In the evenings, the Cort family walked around Little Bay, which is slated to become the island’s new capital because the volcano wiped out the original one. “It would be fairly deserted,” Cort said.
But there are worse things than low population density during a pandemic.
How residents see it
“I wouldn’t say it’s been a huge success,” said Clover Lea, who runs Gingerbread Hill, a small hotel. She admitted that her answer was colored by the fact that she has not hosted any remote workers.
Andrew Myers, who owns a scuba shop, wondered why only people who made more than $70,000 were invited. (Technically, the primary applicant must make $70,000, but their family members can make less.)
“I don’t think that was the best choice,” he said. By lowering the financial standards, perhaps the island would have drawn more applicants. Still he noted that it has “worked out well” in the sense that “Montserrat stayed safe.”
How safe is unclear. As of this week there were five coronavirus cases on the island, but all were people in quarantine, according to Cherise Aymer, a spokesperson for the Office of the Premier’s Tourism Division. Beyond the 21 tourists, technical workers and residents of Montserrat have also come and gone during the pandemic. The Ministry of Health declined to say whether any remote workers had tested positive.

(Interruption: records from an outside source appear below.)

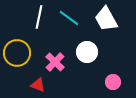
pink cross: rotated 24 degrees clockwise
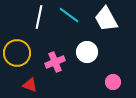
cyan line: moved 3 px up
pink cross: rotated 24 degrees clockwise
red triangle: moved 8 px left
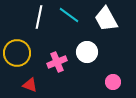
pink cross: moved 2 px right
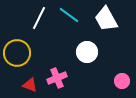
white line: moved 1 px down; rotated 15 degrees clockwise
pink cross: moved 16 px down
pink circle: moved 9 px right, 1 px up
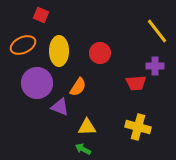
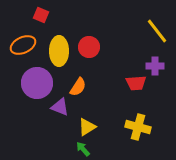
red circle: moved 11 px left, 6 px up
yellow triangle: rotated 30 degrees counterclockwise
green arrow: rotated 21 degrees clockwise
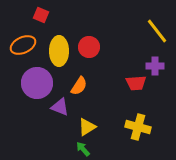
orange semicircle: moved 1 px right, 1 px up
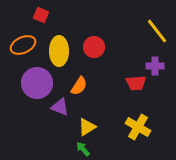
red circle: moved 5 px right
yellow cross: rotated 15 degrees clockwise
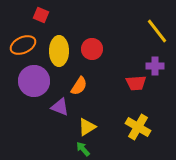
red circle: moved 2 px left, 2 px down
purple circle: moved 3 px left, 2 px up
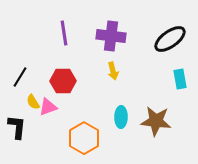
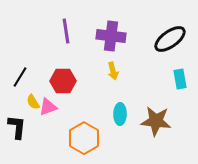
purple line: moved 2 px right, 2 px up
cyan ellipse: moved 1 px left, 3 px up
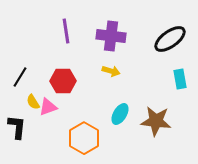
yellow arrow: moved 2 px left; rotated 60 degrees counterclockwise
cyan ellipse: rotated 30 degrees clockwise
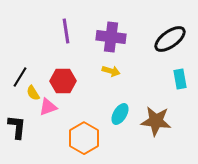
purple cross: moved 1 px down
yellow semicircle: moved 9 px up
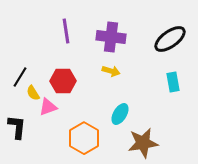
cyan rectangle: moved 7 px left, 3 px down
brown star: moved 13 px left, 22 px down; rotated 16 degrees counterclockwise
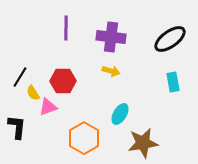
purple line: moved 3 px up; rotated 10 degrees clockwise
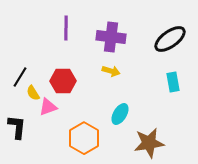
brown star: moved 6 px right
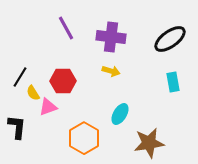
purple line: rotated 30 degrees counterclockwise
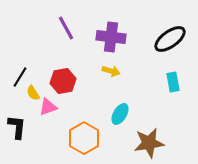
red hexagon: rotated 10 degrees counterclockwise
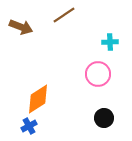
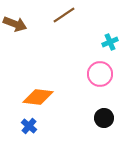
brown arrow: moved 6 px left, 3 px up
cyan cross: rotated 21 degrees counterclockwise
pink circle: moved 2 px right
orange diamond: moved 2 px up; rotated 40 degrees clockwise
blue cross: rotated 21 degrees counterclockwise
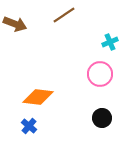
black circle: moved 2 px left
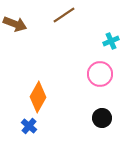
cyan cross: moved 1 px right, 1 px up
orange diamond: rotated 68 degrees counterclockwise
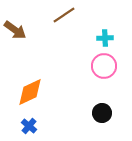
brown arrow: moved 6 px down; rotated 15 degrees clockwise
cyan cross: moved 6 px left, 3 px up; rotated 21 degrees clockwise
pink circle: moved 4 px right, 8 px up
orange diamond: moved 8 px left, 5 px up; rotated 36 degrees clockwise
black circle: moved 5 px up
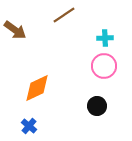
orange diamond: moved 7 px right, 4 px up
black circle: moved 5 px left, 7 px up
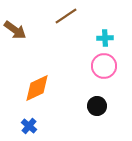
brown line: moved 2 px right, 1 px down
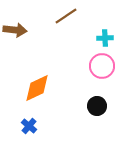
brown arrow: rotated 30 degrees counterclockwise
pink circle: moved 2 px left
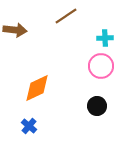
pink circle: moved 1 px left
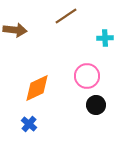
pink circle: moved 14 px left, 10 px down
black circle: moved 1 px left, 1 px up
blue cross: moved 2 px up
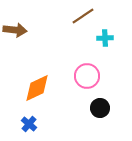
brown line: moved 17 px right
black circle: moved 4 px right, 3 px down
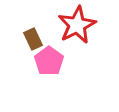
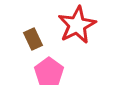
pink pentagon: moved 11 px down
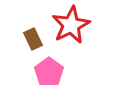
red star: moved 6 px left
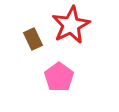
pink pentagon: moved 10 px right, 5 px down
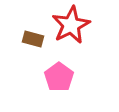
brown rectangle: rotated 50 degrees counterclockwise
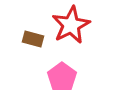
pink pentagon: moved 3 px right
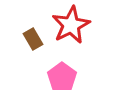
brown rectangle: rotated 45 degrees clockwise
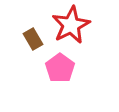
pink pentagon: moved 2 px left, 9 px up
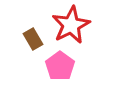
pink pentagon: moved 2 px up
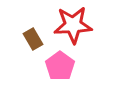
red star: moved 2 px right; rotated 24 degrees clockwise
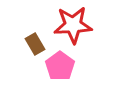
brown rectangle: moved 2 px right, 5 px down
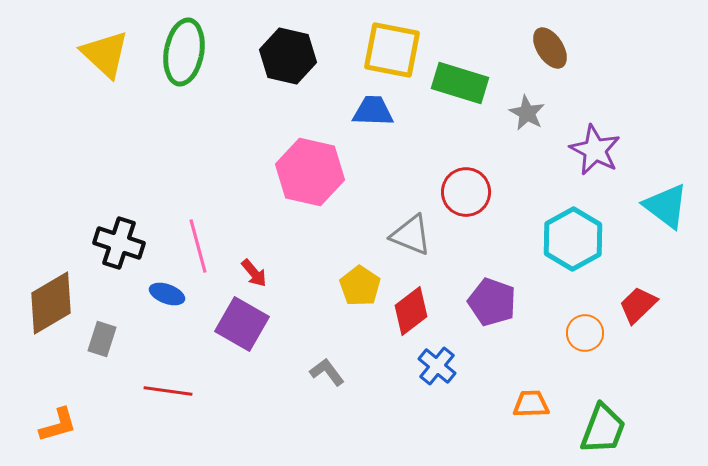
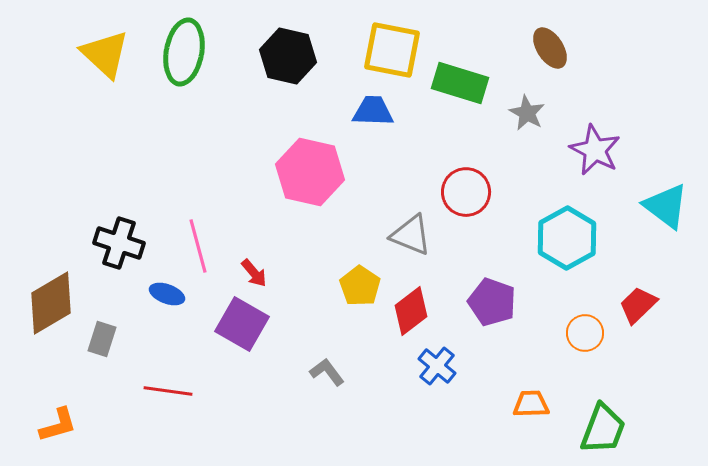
cyan hexagon: moved 6 px left, 1 px up
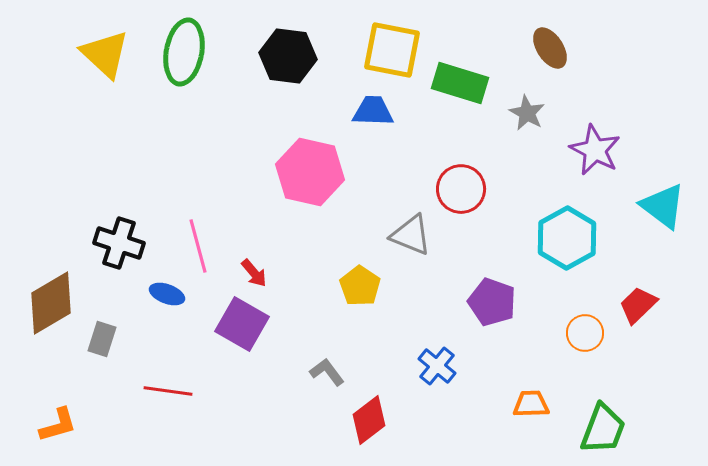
black hexagon: rotated 6 degrees counterclockwise
red circle: moved 5 px left, 3 px up
cyan triangle: moved 3 px left
red diamond: moved 42 px left, 109 px down
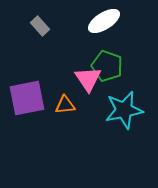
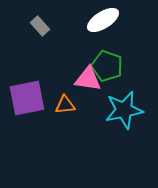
white ellipse: moved 1 px left, 1 px up
pink triangle: rotated 48 degrees counterclockwise
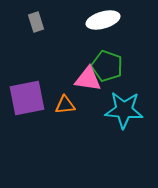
white ellipse: rotated 16 degrees clockwise
gray rectangle: moved 4 px left, 4 px up; rotated 24 degrees clockwise
cyan star: rotated 15 degrees clockwise
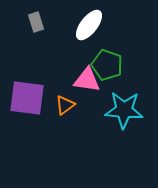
white ellipse: moved 14 px left, 5 px down; rotated 36 degrees counterclockwise
green pentagon: moved 1 px up
pink triangle: moved 1 px left, 1 px down
purple square: rotated 18 degrees clockwise
orange triangle: rotated 30 degrees counterclockwise
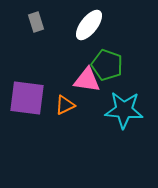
orange triangle: rotated 10 degrees clockwise
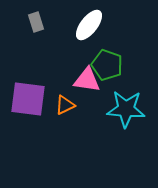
purple square: moved 1 px right, 1 px down
cyan star: moved 2 px right, 1 px up
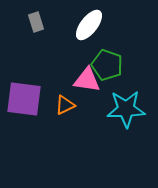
purple square: moved 4 px left
cyan star: rotated 6 degrees counterclockwise
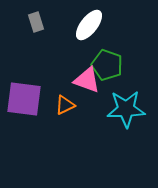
pink triangle: rotated 12 degrees clockwise
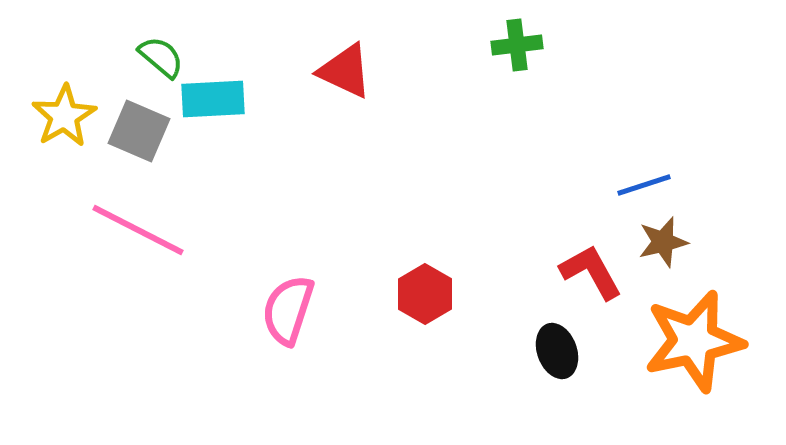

The parameters of this experiment will soon change. Come Oct. 1, all tourists — if they are vaccinated — will be welcome on the island. The remote worker program will continue without the vaccination requirement. And though authorities did not widely announce the change, the territory also recently stopped requiring a two-month minimum stay, Aymer said. That means the island will never have to confront the question of what to do if a tourist tries to leave before their time is up.